# [SOLVED] Word 2007 page numbering problem



## icp (Jan 16, 2009)

I'm using Window Vista Home and Word 2007.

i'm working in a document that is 74 pages long, I inserted page numbers for my document, all the page numbers appeared but 2 pages had no page numbering moreover they weren't printed!

any help pls?

Thanks a lot in advance.


----------



## gistek (May 8, 2007)

*Re: Word 2007 page numbering problem*

It sounds like there is a section break that has some formatting errors.

Turn on the hidden characters (backwards P in paragraph formatting on the Home ribbon) and check the page and page number formatting. The only reason I can think of for pages in the middle of a document not to print is they are formatted to a paper source that's not available or requires user intervention (like manual feed).

"Help > Page breaks and section breaks > Change the layout or formatting in one section of your document" has some explanations.


----------



## icp (Jan 16, 2009)

*Re: Word 2007 page numbering problem*

thanks lot

i mean the page is printed but the page number is not printed and not appear in print preview.

any help pls?


----------



## gistek (May 8, 2007)

*Re: Word 2007 page numbering problem*

Are your page numbers in the footers? If so, is there a section break?

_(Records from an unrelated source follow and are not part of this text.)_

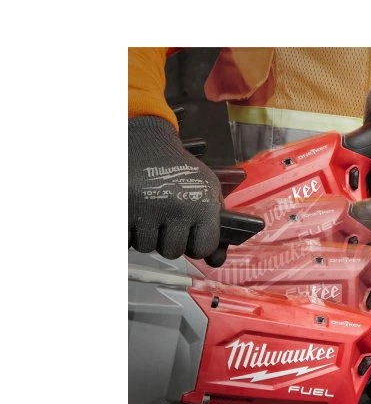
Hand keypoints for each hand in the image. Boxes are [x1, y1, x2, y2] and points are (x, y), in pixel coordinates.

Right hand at [129, 116, 222, 261]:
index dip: (196, 243)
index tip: (190, 233)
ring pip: (147, 246)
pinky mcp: (121, 208)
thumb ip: (215, 227)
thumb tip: (215, 261)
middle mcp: (175, 208)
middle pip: (173, 251)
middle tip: (165, 218)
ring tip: (148, 211)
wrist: (146, 142)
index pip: (203, 248)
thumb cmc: (180, 171)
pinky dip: (126, 231)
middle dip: (168, 239)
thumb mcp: (207, 191)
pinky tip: (132, 214)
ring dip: (146, 234)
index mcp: (201, 204)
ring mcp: (146, 209)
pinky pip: (124, 239)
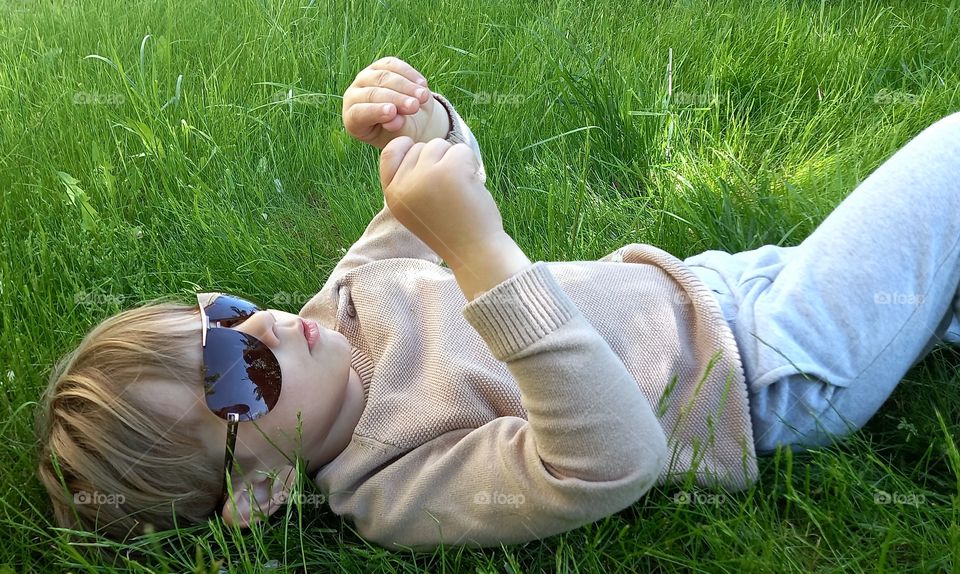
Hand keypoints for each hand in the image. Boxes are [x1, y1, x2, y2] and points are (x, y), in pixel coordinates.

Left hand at [342, 57, 448, 148]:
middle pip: (372, 93)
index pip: (358, 113)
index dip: (375, 111)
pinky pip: (392, 65)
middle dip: (396, 98)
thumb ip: (396, 128)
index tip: (393, 112)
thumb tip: (394, 121)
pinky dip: (409, 74)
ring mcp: (365, 79)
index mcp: (352, 119)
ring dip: (406, 86)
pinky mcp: (379, 66)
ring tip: (423, 96)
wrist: (411, 119)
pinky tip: (423, 85)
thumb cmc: (401, 133)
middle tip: (415, 106)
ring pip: (383, 76)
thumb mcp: (399, 136)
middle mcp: (353, 96)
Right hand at [379, 136, 502, 266]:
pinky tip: (472, 186)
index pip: (389, 153)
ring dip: (455, 160)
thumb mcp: (416, 209)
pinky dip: (471, 163)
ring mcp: (426, 176)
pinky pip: (461, 149)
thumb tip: (414, 145)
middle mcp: (404, 185)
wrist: (473, 252)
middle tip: (450, 189)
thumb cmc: (450, 229)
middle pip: (420, 147)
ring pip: (440, 145)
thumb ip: (409, 182)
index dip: (406, 147)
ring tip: (461, 189)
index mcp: (393, 195)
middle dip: (438, 159)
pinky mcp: (450, 170)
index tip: (424, 156)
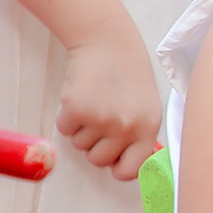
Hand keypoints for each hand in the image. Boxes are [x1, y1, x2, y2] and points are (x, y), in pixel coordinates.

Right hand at [54, 24, 162, 179]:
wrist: (108, 42)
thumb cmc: (127, 75)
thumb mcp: (146, 107)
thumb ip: (138, 136)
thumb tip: (123, 168)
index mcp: (148, 128)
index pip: (130, 170)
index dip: (117, 166)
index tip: (113, 158)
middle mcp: (127, 127)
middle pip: (98, 161)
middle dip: (95, 144)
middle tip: (101, 118)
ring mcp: (101, 119)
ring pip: (79, 146)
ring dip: (81, 129)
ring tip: (94, 102)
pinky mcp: (76, 109)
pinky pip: (64, 129)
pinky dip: (67, 117)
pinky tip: (80, 96)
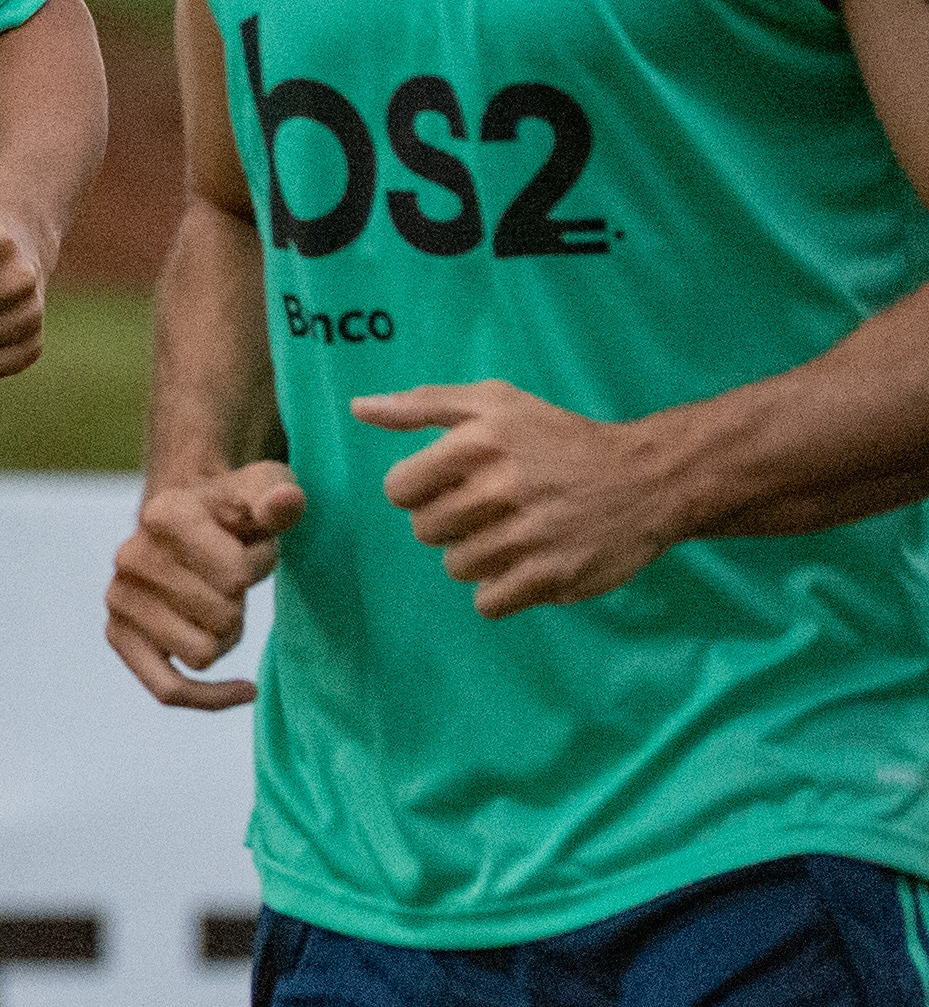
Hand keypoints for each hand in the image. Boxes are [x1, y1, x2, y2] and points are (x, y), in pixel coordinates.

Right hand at [103, 461, 304, 707]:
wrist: (185, 521)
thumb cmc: (233, 509)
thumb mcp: (262, 489)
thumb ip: (277, 496)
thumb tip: (285, 502)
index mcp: (163, 514)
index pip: (236, 575)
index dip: (258, 565)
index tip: (251, 544)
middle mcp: (129, 555)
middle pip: (221, 617)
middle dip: (241, 603)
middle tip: (232, 576)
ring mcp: (119, 598)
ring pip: (202, 654)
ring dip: (224, 636)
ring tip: (217, 603)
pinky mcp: (119, 635)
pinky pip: (168, 690)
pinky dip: (210, 696)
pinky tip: (247, 689)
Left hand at [358, 381, 676, 614]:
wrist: (646, 479)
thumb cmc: (557, 438)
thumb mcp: (494, 403)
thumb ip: (422, 405)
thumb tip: (359, 409)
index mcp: (480, 442)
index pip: (399, 490)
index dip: (416, 491)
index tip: (447, 486)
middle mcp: (503, 487)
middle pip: (424, 531)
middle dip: (446, 524)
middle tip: (485, 510)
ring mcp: (530, 535)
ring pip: (456, 567)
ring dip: (476, 556)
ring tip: (511, 534)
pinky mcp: (554, 576)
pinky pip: (488, 603)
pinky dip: (499, 590)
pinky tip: (524, 564)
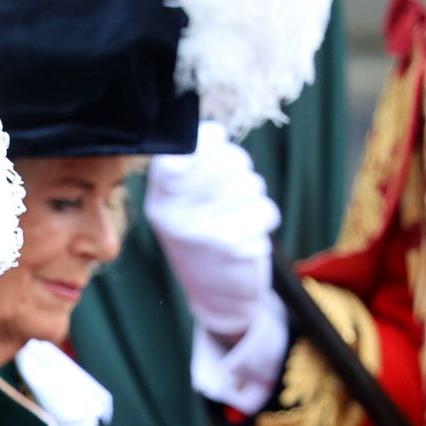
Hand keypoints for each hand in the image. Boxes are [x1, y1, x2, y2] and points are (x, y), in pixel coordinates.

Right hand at [145, 121, 280, 340]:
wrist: (212, 292)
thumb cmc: (201, 233)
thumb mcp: (179, 201)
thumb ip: (191, 165)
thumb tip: (214, 133)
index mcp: (160, 193)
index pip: (194, 142)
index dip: (212, 142)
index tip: (211, 156)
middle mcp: (175, 209)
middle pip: (230, 161)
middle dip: (240, 171)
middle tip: (230, 191)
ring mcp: (202, 228)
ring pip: (252, 185)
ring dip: (254, 198)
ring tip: (236, 216)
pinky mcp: (232, 246)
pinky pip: (266, 212)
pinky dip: (262, 221)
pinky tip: (246, 236)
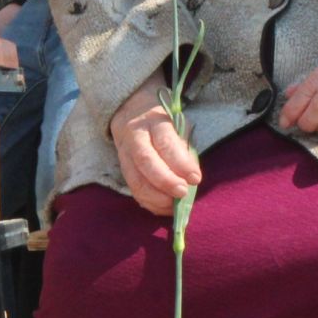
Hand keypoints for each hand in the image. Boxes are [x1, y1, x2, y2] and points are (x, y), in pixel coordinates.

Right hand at [110, 72, 201, 216]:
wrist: (131, 110)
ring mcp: (124, 153)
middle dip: (166, 181)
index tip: (196, 178)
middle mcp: (136, 136)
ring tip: (173, 206)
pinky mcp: (121, 167)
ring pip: (135, 178)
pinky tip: (162, 207)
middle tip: (183, 193)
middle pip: (146, 162)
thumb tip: (192, 177)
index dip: (181, 163)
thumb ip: (184, 147)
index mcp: (155, 121)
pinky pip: (132, 188)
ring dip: (155, 197)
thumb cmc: (164, 120)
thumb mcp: (178, 123)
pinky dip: (147, 201)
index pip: (166, 143)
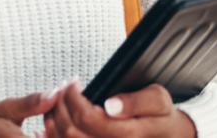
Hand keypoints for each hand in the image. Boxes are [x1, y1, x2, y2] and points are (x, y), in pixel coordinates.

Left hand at [43, 82, 195, 137]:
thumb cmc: (162, 117)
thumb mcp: (159, 101)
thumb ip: (137, 101)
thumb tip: (110, 106)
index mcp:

Either way, check the formatting of your page number and make sure the color isn't set to white.

Highlight between arrows -> White just doesn't show up. <-


----------



## icp (Jan 16, 2009)

*Re: Word 2007 page numbering problem*

yes my pages numbers are in the footer.
and i set the document to have no page number in the first page.

oh i understand ! 

i found that I have 3 section so there is 2 pages taht don't have page number, because i set the document to have no page number in the first page.

but How can I remove the sections?
are they inserted automatically?

thanks alot


----------



## gistek (May 8, 2007)

*Re: Word 2007 page numbering problem*

You can highlight and delete section breaks when you are in draft mode (the backward "P" symbol).

You might need to reformat some of your document after you remove the section breaks.

Section breaks are inserted by several different page formatting commands. If you change the number of columns, section breaks will be added at the beginning and end of the change.

You can get more information in Word Help, use "section break" as the search term.


----------



## icp (Jan 16, 2009)

*Re: Word 2007 page numbering problem*

I solve it!

I have different page orientation :
portrait then landscape then portrait SO I had 3 sections.

*the page numbering was set to have no page number in the first page, so the numbering starts from number 2 in the second page.*(this is what I want for the first section)

SO, section 2 & 3 automatically take the settings of section 1.

- in the first page of landscape section there is NO page number BECAUSE of *
- in the first page of the second portrait section there is NO page number BECAUSE of *

TO display these missing numbers:
go to the page that has the missing numbering(the first page in section 2&3):
insert -footer - Edit footer - in the Header&Footer Tools- in Design tab - uncheck Different First Page.


----------